▶ Work to complete:
Using the listing below, show all lines that hold the word "path".

▶ Data under study:
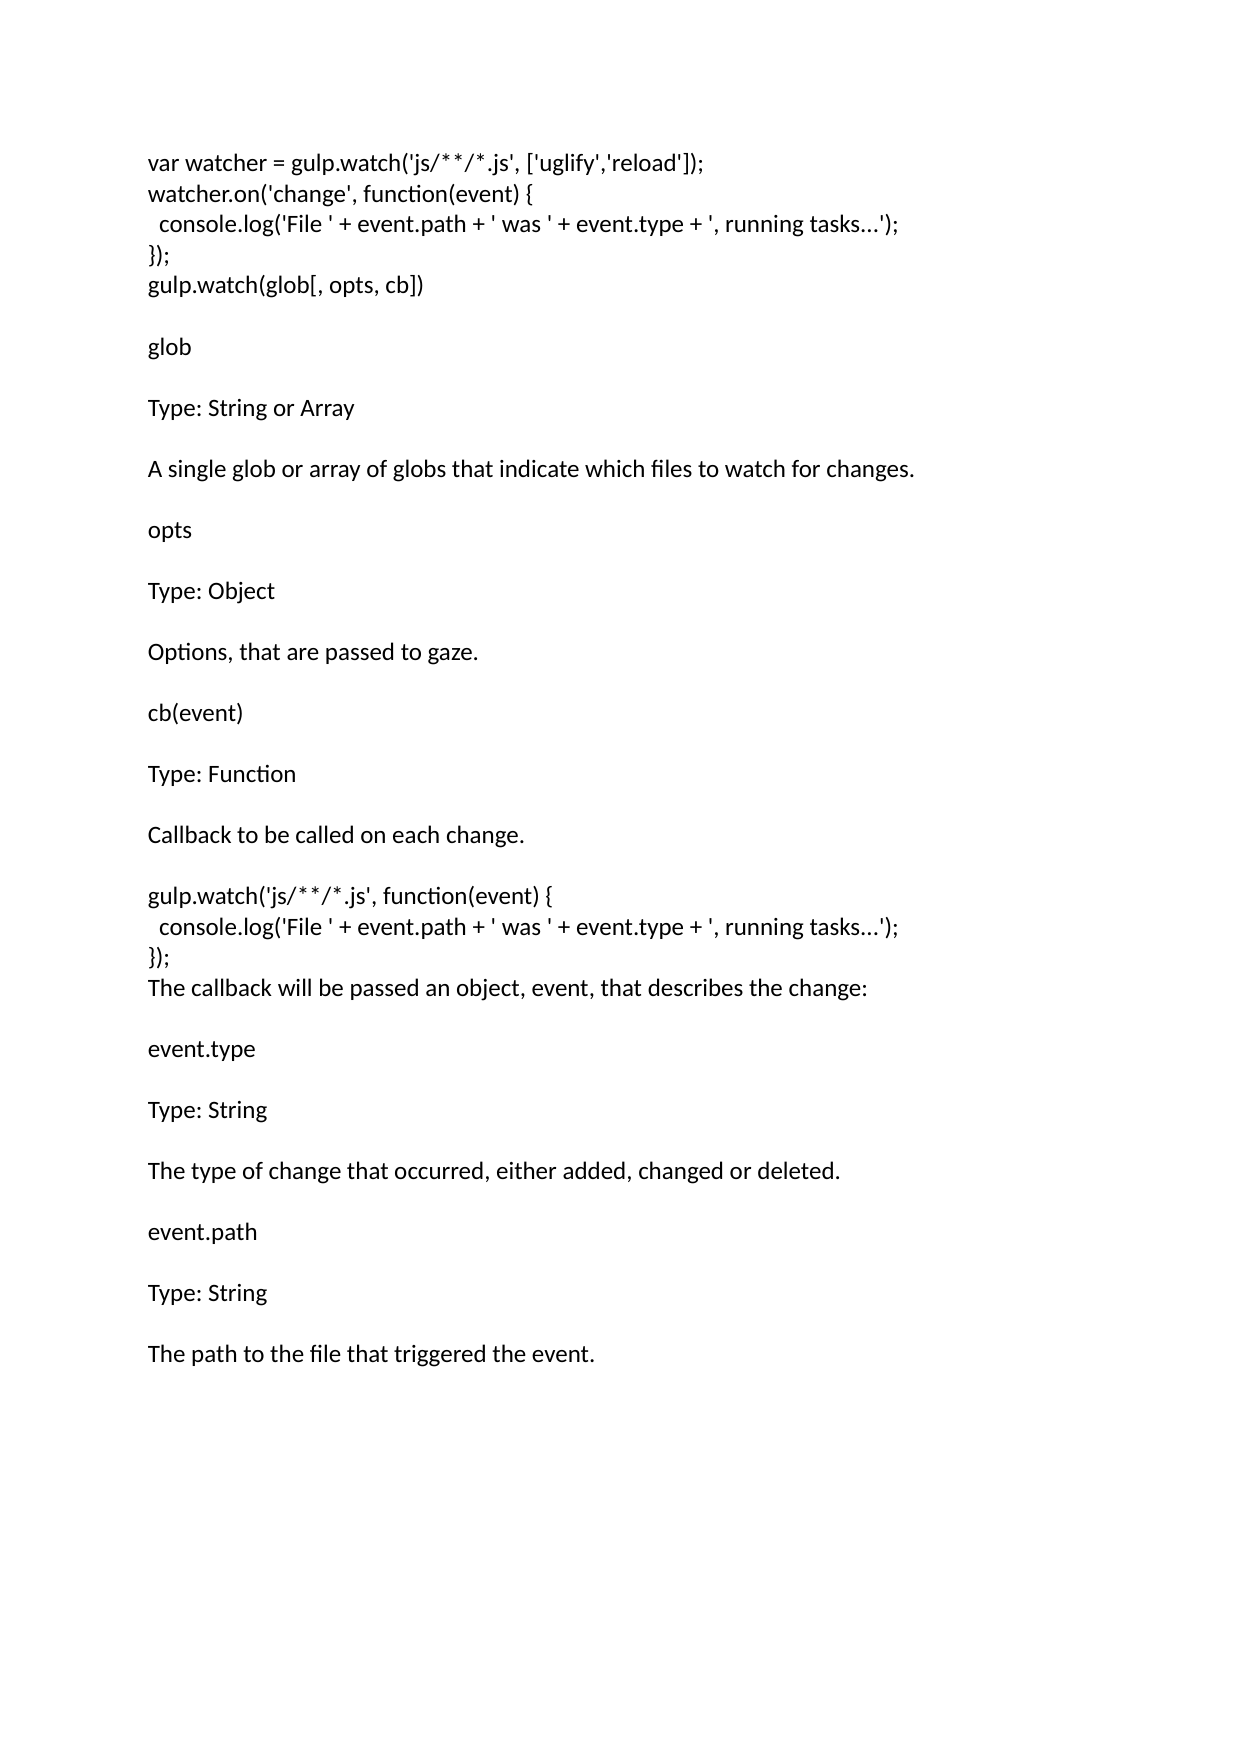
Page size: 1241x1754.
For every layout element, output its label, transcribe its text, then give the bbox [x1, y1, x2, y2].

text console.log('File ' + event.path + ' was ' + event.type + ', running tasks...'); [148, 911, 1093, 941]
text Type: String or Array [148, 392, 1093, 422]
text The type of change that occurred, either added, changed or deleted. [148, 1155, 1093, 1185]
text var watcher = gulp.watch('js/**/*.js', ['uglify','reload']); [148, 148, 1093, 178]
text cb(event) [148, 697, 1093, 727]
text event.path [148, 1216, 1093, 1246]
text }); [148, 941, 1093, 972]
text Type: Object [148, 575, 1093, 605]
text Type: Function [148, 758, 1093, 788]
text The path to the file that triggered the event. [148, 1338, 1093, 1368]
text opts [148, 514, 1093, 544]
text The callback will be passed an object, event, that describes the change: [148, 972, 1093, 1002]
text gulp.watch('js/**/*.js', function(event) { [148, 880, 1093, 911]
text Type: String [148, 1277, 1093, 1307]
text Options, that are passed to gaze. [148, 636, 1093, 666]
text glob [148, 331, 1093, 361]
text event.type [148, 1033, 1093, 1063]
text }); [148, 239, 1093, 270]
text console.log('File ' + event.path + ' was ' + event.type + ', running tasks...'); [148, 209, 1093, 239]
text Type: String [148, 1094, 1093, 1124]
text Callback to be called on each change. [148, 819, 1093, 849]
text gulp.watch(glob[, opts, cb]) [148, 270, 1093, 300]
text watcher.on('change', function(event) { [148, 178, 1093, 209]
text A single glob or array of globs that indicate which files to watch for changes. [148, 453, 1093, 483]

▶ Expected answer:
text console.log('File ' + event.path + ' was ' + event.type + ', running tasks...'); [148, 911, 1093, 941]
text event.path [148, 1216, 1093, 1246]
text The path to the file that triggered the event. [148, 1338, 1093, 1368]
text console.log('File ' + event.path + ' was ' + event.type + ', running tasks...'); [148, 209, 1093, 239]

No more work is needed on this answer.